(TASK INPUTS)
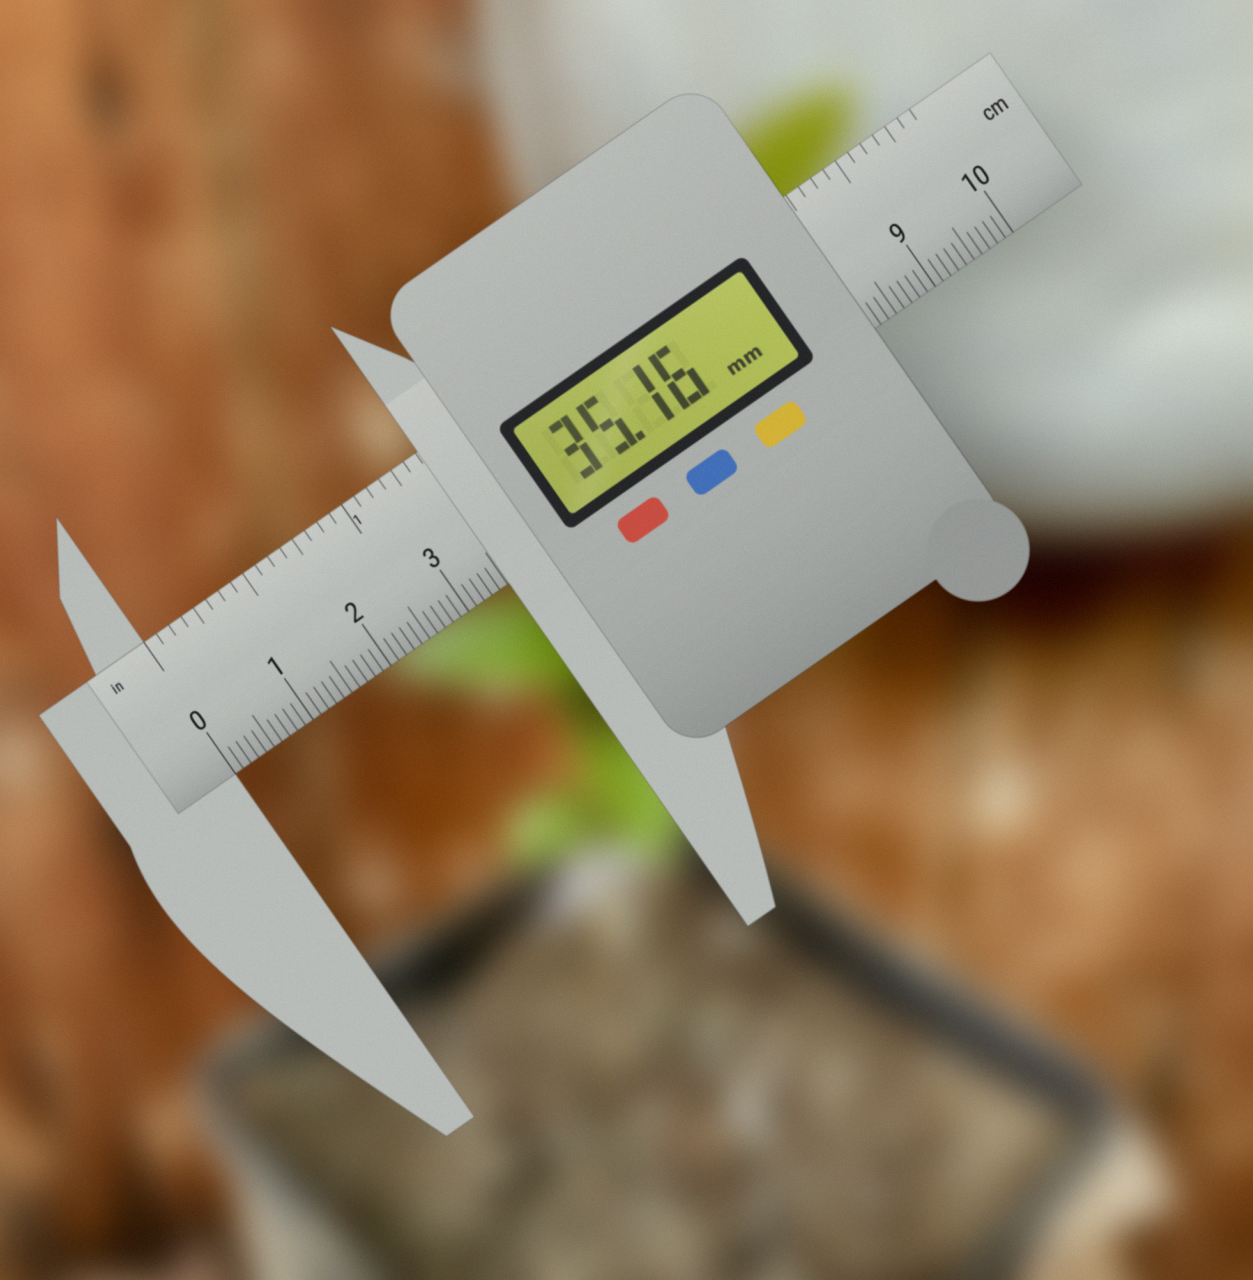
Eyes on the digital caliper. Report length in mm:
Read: 35.16 mm
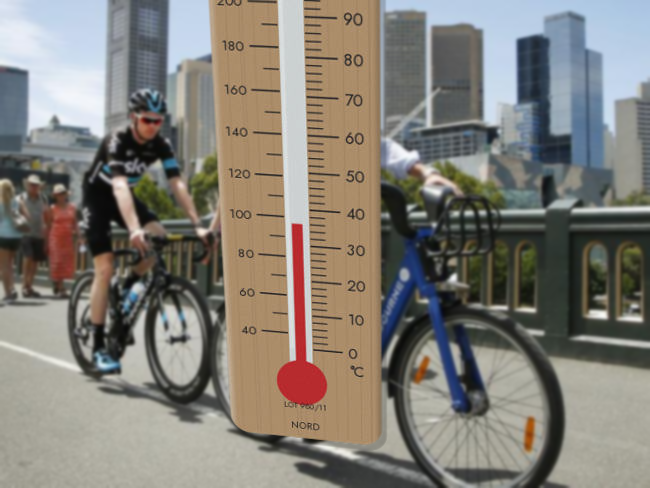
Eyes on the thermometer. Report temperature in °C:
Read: 36 °C
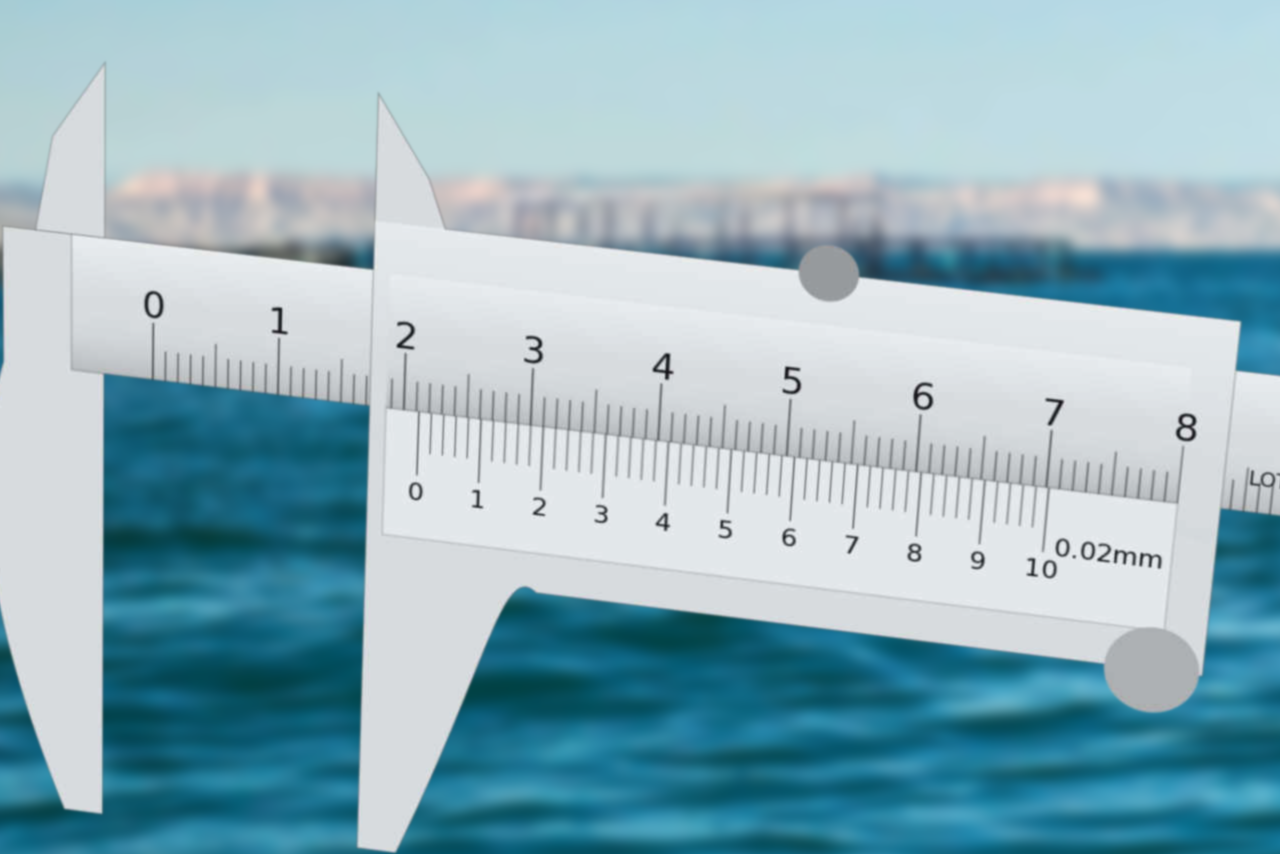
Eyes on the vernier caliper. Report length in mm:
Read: 21.2 mm
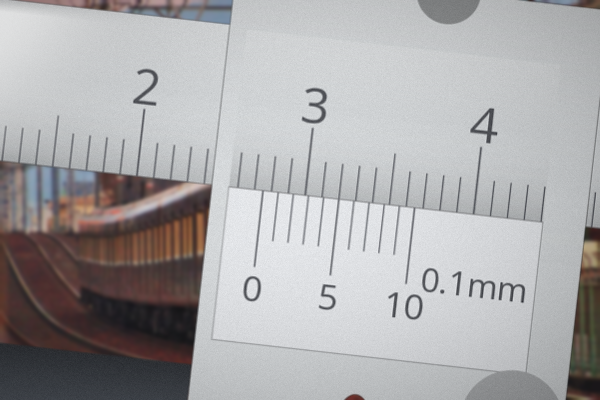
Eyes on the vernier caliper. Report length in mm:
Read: 27.5 mm
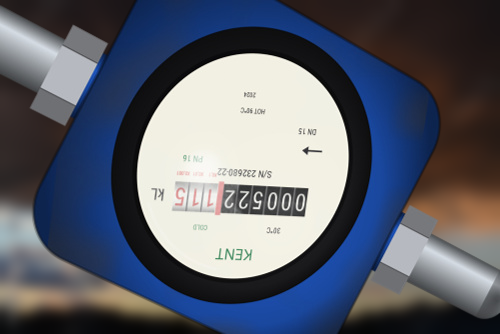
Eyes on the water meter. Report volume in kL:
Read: 522.115 kL
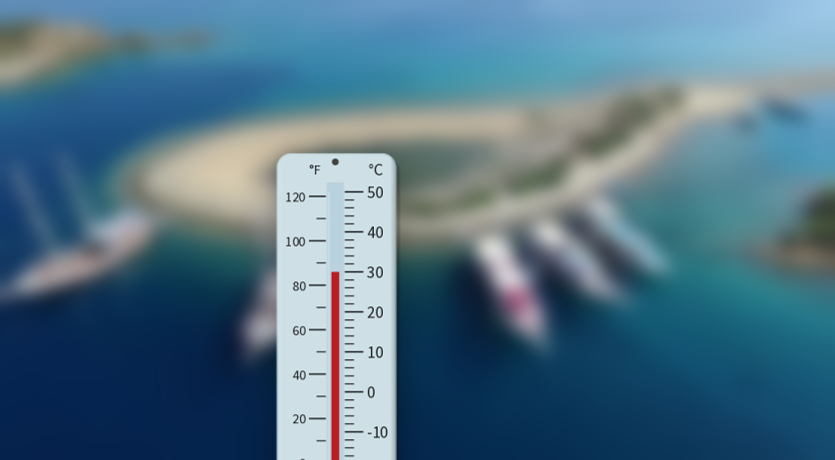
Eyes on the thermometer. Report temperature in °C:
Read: 30 °C
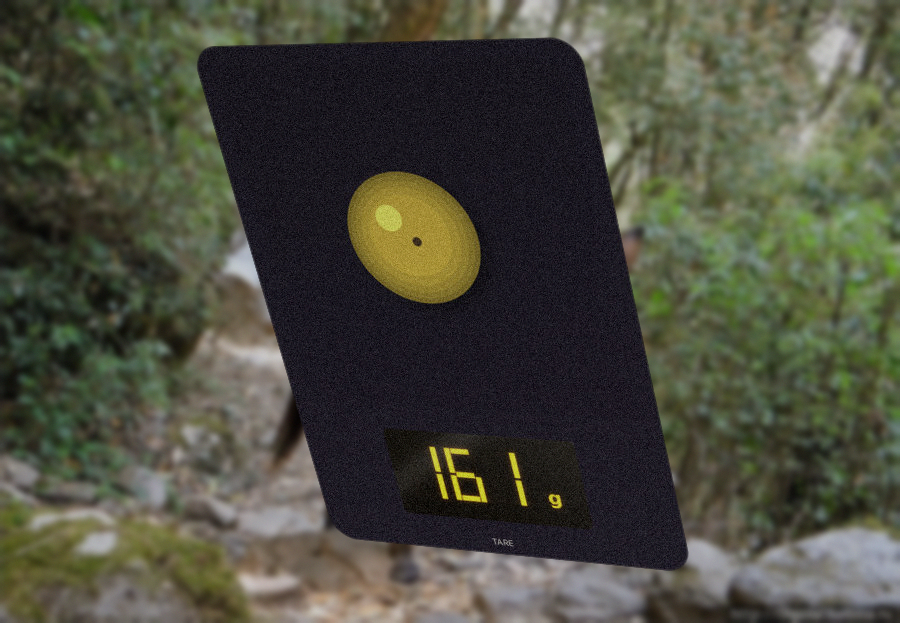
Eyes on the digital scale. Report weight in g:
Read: 161 g
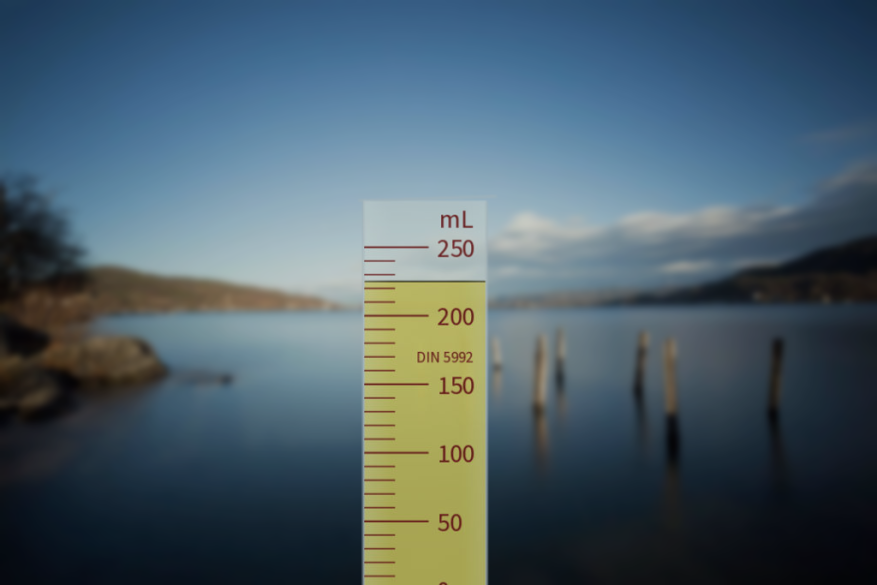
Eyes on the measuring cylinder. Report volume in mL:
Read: 225 mL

(JOB ITEM) Can you turn every line above into a numbered list, skipping any blank lines and leaving the pictures out?

(RESPONSE TO THIS TASK)
1. Eyes on the digital caliper. Report length in mm:
2. Read: 35.16 mm
3. Eyes on the thermometer. Report temperature in °C:
4. Read: 36 °C
5. Eyes on the vernier caliper. Report length in mm:
6. Read: 21.2 mm
7. Eyes on the vernier caliper. Report length in mm:
8. Read: 27.5 mm
9. Eyes on the water meter. Report volume in kL:
10. Read: 522.115 kL
11. Eyes on the thermometer. Report temperature in °C:
12. Read: 30 °C
13. Eyes on the digital scale. Report weight in g:
14. Read: 161 g
15. Eyes on the measuring cylinder. Report volume in mL:
16. Read: 225 mL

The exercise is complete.